> [Problem]: Put the records in the stretch from the line containing "Document page, 1500x1125 pixels." through the line containing "picture [271, 519, 1276, 851]" into a two-column CSV with the header input,output. Give one row per record, with its text under input and its answer under output, each in a single quoted field with line breaks replaced by spaces.

> [Dataset records]:

★ ★ ★ ★ ★

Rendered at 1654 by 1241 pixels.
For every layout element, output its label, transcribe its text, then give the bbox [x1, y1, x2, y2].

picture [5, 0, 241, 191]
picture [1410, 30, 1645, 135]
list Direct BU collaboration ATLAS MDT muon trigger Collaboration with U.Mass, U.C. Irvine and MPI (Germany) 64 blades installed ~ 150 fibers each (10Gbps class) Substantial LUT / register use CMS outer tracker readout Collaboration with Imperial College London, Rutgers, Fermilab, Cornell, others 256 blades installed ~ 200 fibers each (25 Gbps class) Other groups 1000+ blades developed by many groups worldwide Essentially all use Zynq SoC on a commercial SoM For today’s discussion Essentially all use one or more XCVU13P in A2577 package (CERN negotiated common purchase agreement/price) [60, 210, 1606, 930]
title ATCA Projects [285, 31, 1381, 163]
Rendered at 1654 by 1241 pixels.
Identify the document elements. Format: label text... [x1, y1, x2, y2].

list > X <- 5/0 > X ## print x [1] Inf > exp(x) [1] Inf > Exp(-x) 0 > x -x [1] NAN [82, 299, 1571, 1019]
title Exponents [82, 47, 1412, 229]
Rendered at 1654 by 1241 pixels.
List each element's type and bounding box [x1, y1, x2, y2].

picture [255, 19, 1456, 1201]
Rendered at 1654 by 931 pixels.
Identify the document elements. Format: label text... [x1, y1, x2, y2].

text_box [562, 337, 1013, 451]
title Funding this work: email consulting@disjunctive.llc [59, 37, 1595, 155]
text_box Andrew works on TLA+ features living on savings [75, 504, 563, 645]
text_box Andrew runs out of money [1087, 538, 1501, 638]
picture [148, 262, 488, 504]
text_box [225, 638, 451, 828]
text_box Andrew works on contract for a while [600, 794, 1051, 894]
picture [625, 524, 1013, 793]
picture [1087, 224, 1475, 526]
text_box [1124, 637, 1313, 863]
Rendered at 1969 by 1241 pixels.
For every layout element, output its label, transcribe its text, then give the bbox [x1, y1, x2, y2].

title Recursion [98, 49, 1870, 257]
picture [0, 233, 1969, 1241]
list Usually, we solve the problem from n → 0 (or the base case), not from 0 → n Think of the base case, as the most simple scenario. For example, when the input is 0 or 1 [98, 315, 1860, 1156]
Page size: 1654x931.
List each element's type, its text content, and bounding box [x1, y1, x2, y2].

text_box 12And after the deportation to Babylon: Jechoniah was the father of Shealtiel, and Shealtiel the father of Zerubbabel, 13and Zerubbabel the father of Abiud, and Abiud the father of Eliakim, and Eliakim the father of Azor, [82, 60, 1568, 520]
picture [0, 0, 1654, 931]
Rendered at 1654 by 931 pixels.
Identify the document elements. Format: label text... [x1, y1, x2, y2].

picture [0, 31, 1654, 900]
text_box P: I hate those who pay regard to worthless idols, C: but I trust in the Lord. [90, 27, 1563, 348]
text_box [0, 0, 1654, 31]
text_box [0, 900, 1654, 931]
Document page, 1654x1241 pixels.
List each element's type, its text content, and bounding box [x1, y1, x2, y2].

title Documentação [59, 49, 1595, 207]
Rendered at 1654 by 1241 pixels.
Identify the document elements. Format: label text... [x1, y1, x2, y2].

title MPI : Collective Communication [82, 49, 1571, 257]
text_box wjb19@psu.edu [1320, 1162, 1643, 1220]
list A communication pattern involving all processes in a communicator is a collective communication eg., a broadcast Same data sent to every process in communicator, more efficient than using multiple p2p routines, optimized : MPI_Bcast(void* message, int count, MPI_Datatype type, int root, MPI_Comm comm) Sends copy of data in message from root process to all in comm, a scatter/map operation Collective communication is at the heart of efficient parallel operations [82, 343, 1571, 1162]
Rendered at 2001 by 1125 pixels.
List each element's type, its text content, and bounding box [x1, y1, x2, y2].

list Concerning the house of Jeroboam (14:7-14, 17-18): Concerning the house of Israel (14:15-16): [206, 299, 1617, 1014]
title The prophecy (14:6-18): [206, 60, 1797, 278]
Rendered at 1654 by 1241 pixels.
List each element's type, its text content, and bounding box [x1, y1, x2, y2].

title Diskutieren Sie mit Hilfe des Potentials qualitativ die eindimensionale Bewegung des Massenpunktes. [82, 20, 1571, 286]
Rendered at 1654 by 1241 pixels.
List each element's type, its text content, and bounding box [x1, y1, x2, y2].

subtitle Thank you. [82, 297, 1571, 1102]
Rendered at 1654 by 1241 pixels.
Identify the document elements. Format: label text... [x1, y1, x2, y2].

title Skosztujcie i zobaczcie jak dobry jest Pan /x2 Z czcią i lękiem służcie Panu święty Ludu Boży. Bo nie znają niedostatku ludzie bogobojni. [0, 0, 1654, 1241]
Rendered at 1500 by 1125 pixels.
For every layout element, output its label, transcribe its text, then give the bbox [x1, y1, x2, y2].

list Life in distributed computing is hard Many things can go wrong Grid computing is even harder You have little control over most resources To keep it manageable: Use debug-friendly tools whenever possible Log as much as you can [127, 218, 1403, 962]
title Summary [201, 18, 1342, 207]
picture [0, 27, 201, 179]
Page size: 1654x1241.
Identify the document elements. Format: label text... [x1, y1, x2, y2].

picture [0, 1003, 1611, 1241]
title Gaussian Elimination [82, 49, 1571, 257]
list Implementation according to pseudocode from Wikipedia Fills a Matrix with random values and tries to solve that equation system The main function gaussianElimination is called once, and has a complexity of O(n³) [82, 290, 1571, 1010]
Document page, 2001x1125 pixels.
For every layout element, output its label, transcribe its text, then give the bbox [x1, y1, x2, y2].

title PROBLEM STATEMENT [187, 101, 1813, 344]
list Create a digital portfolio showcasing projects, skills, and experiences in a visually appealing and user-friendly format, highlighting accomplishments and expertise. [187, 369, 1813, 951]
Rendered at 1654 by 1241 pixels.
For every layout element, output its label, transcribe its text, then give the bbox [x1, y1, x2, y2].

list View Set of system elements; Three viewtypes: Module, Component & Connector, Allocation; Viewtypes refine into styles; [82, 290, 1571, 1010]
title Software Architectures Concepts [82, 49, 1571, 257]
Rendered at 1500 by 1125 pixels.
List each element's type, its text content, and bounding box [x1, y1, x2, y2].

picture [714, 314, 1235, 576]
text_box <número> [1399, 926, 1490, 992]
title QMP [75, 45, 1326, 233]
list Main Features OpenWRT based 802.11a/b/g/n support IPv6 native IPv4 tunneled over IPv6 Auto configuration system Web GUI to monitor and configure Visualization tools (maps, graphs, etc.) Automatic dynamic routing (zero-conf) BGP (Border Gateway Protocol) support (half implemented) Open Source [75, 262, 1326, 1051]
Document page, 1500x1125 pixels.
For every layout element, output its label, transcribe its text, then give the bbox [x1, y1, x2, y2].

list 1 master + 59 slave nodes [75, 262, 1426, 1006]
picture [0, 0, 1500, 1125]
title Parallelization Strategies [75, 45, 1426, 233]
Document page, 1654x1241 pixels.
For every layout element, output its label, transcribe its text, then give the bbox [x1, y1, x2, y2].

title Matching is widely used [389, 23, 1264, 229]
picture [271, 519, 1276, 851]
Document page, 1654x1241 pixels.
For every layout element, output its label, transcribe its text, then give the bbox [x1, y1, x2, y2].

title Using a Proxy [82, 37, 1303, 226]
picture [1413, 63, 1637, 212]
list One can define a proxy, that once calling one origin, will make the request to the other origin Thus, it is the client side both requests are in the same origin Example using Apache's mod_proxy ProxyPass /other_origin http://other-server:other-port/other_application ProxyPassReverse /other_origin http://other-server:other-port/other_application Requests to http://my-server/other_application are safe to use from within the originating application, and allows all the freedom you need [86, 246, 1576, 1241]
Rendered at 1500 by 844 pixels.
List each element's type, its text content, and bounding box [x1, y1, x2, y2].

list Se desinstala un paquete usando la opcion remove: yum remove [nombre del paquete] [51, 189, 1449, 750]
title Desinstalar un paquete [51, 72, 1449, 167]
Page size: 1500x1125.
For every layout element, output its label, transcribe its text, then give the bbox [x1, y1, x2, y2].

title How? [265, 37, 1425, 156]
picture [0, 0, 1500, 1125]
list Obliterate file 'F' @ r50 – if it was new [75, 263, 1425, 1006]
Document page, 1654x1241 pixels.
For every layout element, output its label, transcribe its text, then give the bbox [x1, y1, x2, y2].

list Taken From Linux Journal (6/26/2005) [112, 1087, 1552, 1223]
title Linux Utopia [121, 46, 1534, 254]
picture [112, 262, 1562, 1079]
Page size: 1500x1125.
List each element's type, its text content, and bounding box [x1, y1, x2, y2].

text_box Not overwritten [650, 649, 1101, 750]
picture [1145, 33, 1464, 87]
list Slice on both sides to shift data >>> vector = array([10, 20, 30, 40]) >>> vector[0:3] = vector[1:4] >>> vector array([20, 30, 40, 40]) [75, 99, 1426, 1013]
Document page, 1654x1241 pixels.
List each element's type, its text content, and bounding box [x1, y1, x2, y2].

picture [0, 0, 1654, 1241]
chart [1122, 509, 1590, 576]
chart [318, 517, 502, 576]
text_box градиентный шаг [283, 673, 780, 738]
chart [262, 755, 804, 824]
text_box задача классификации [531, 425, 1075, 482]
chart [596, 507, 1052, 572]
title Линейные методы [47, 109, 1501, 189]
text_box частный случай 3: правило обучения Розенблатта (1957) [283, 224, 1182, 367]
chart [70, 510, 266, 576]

★ ★ ★ ★ ★

> [Exercise solution]:
input,output
"Document page, 1500x1125 pixels. For every layout element, output its label, transcribe its text, then give the bbox [x1, y1, x2, y2].","list 1 master + 59 slave nodes [75, 262, 1426, 1006] picture [0, 0, 1500, 1125] title Parallelization Strategies [75, 45, 1426, 233]"
"Document page, 1654x1241 pixels. For every layout element, output its label, transcribe its text, then give the bbox [x1, y1, x2, y2].","title Matching is widely used [389, 23, 1264, 229] picture [271, 519, 1276, 851]"